Exercise aim: Count the lines in the listing below that contain the word "What". Reply with the number alone.

Available records:

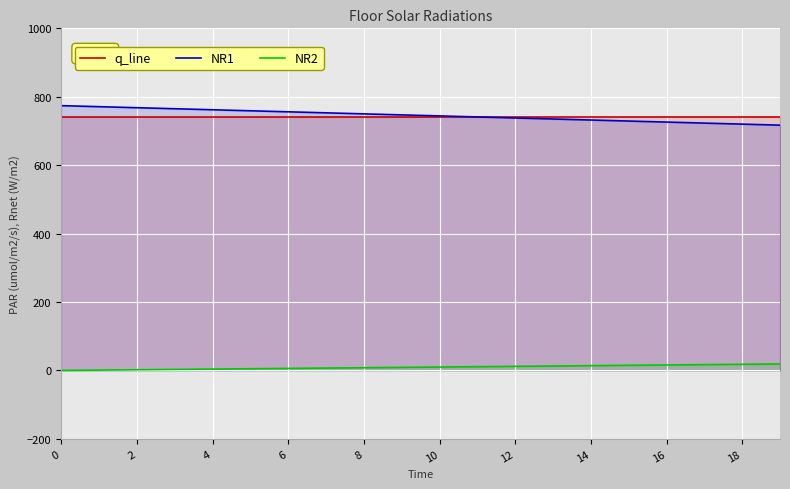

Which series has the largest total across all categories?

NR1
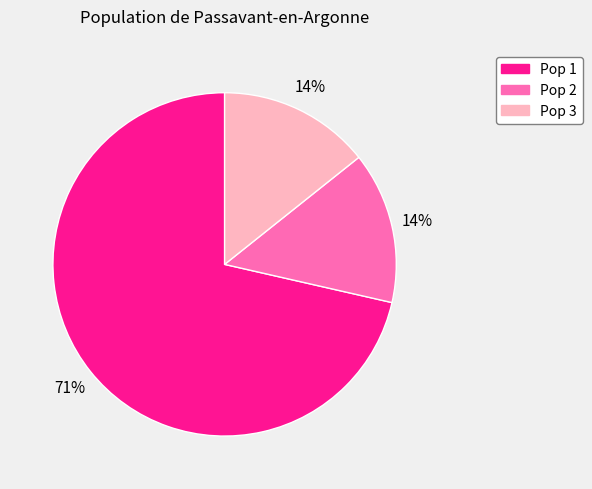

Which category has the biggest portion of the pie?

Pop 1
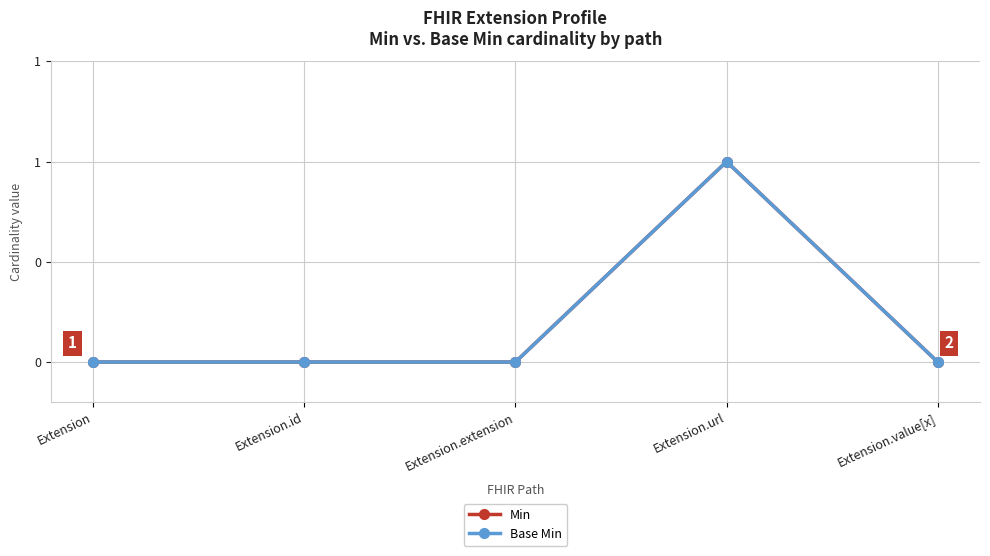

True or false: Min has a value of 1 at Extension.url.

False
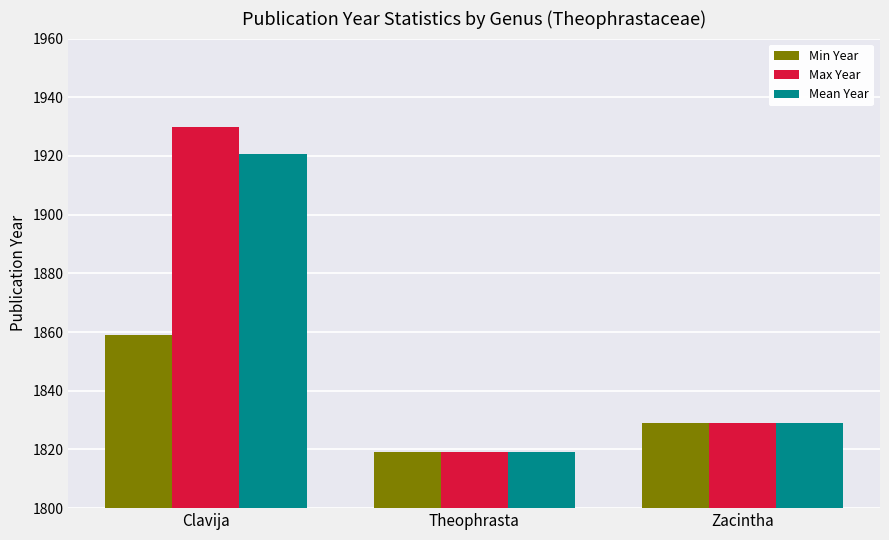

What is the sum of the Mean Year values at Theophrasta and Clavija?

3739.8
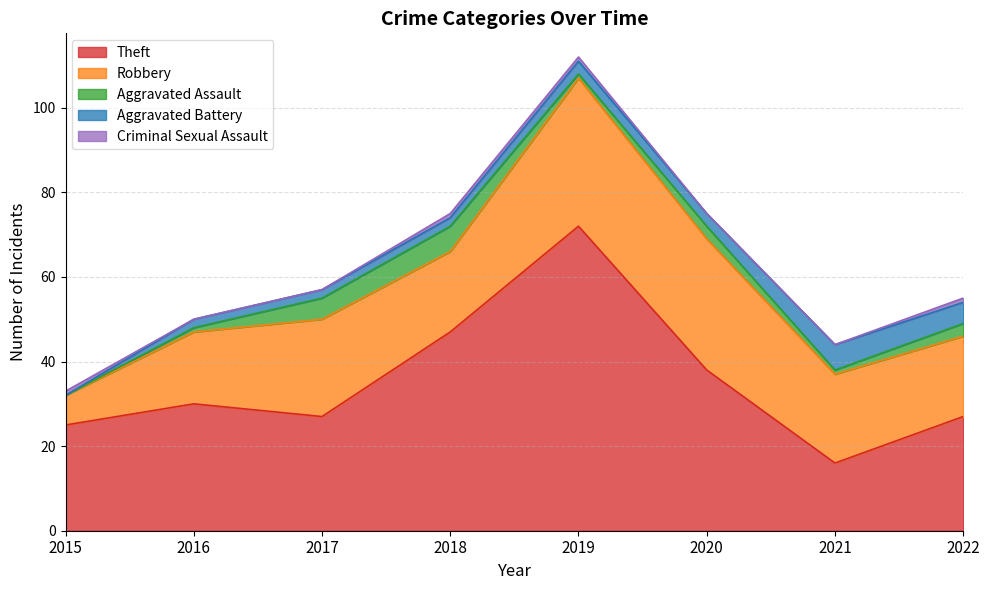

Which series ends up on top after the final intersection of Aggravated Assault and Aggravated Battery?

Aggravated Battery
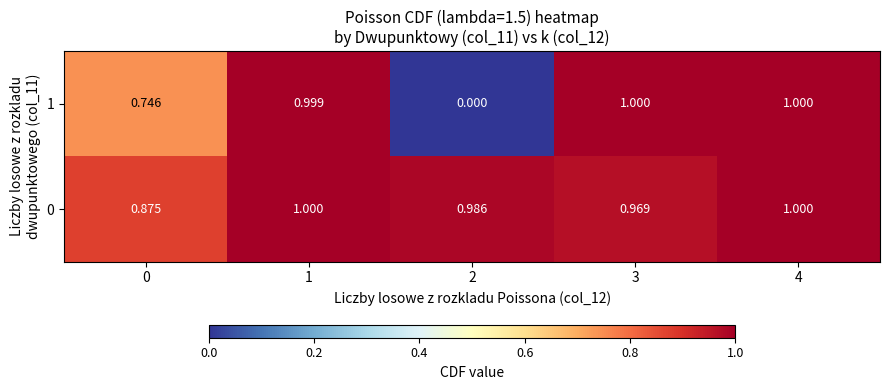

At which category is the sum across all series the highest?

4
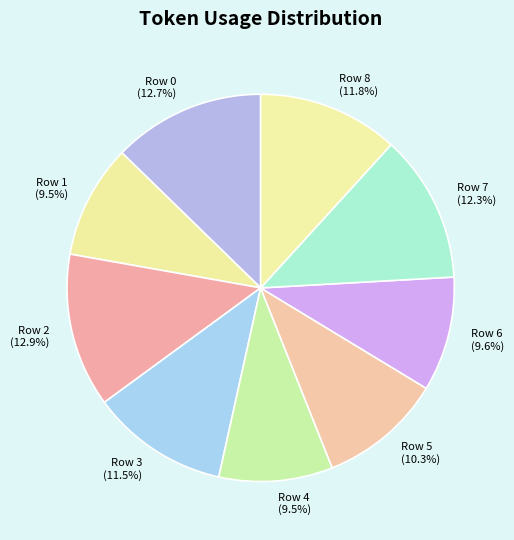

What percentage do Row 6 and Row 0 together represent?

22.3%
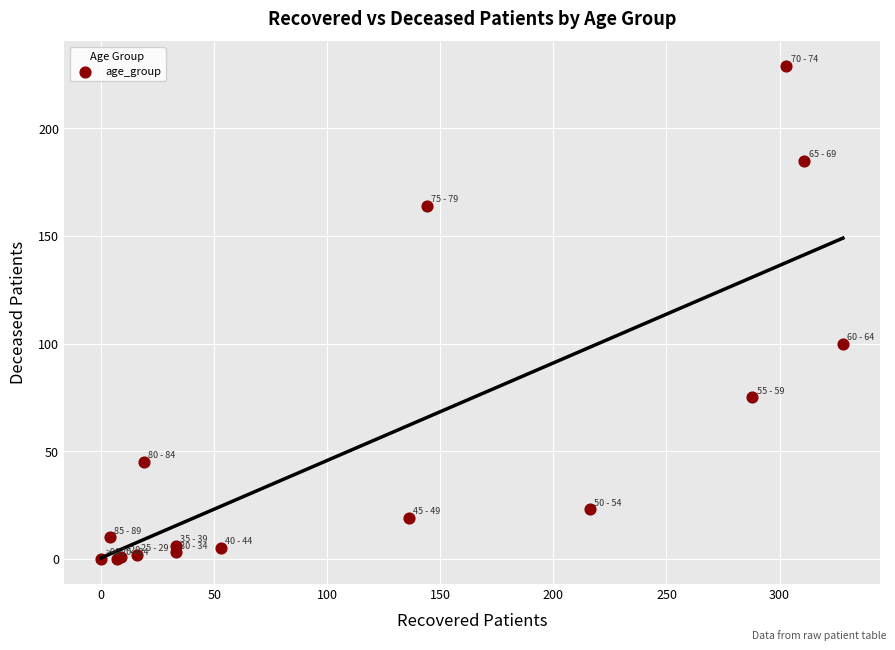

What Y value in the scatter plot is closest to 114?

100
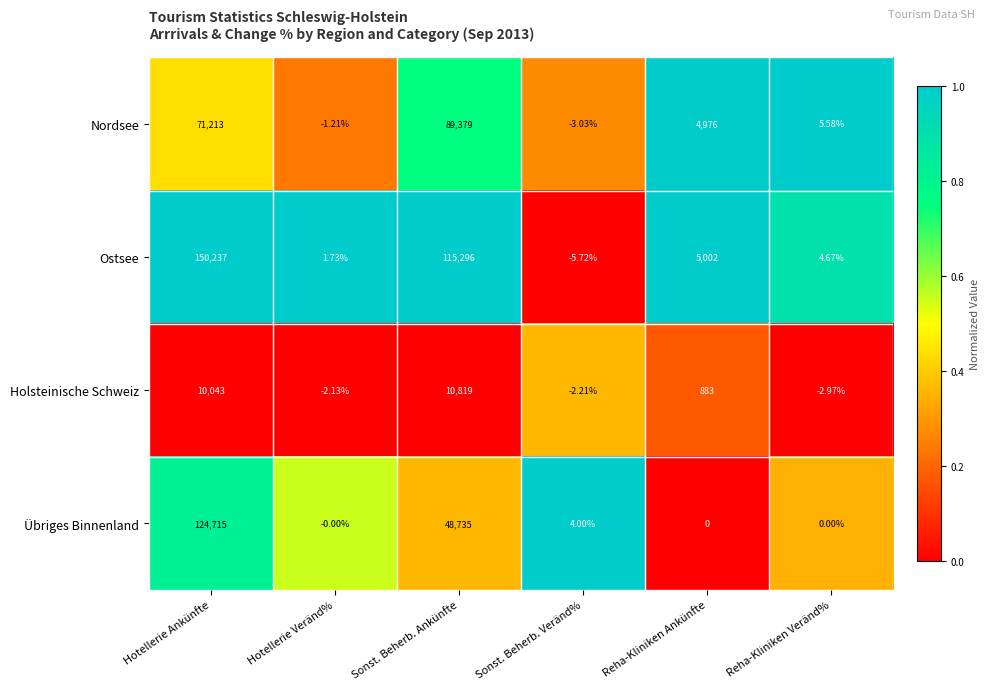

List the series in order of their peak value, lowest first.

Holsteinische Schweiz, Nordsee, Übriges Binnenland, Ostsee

Finished exercise: 3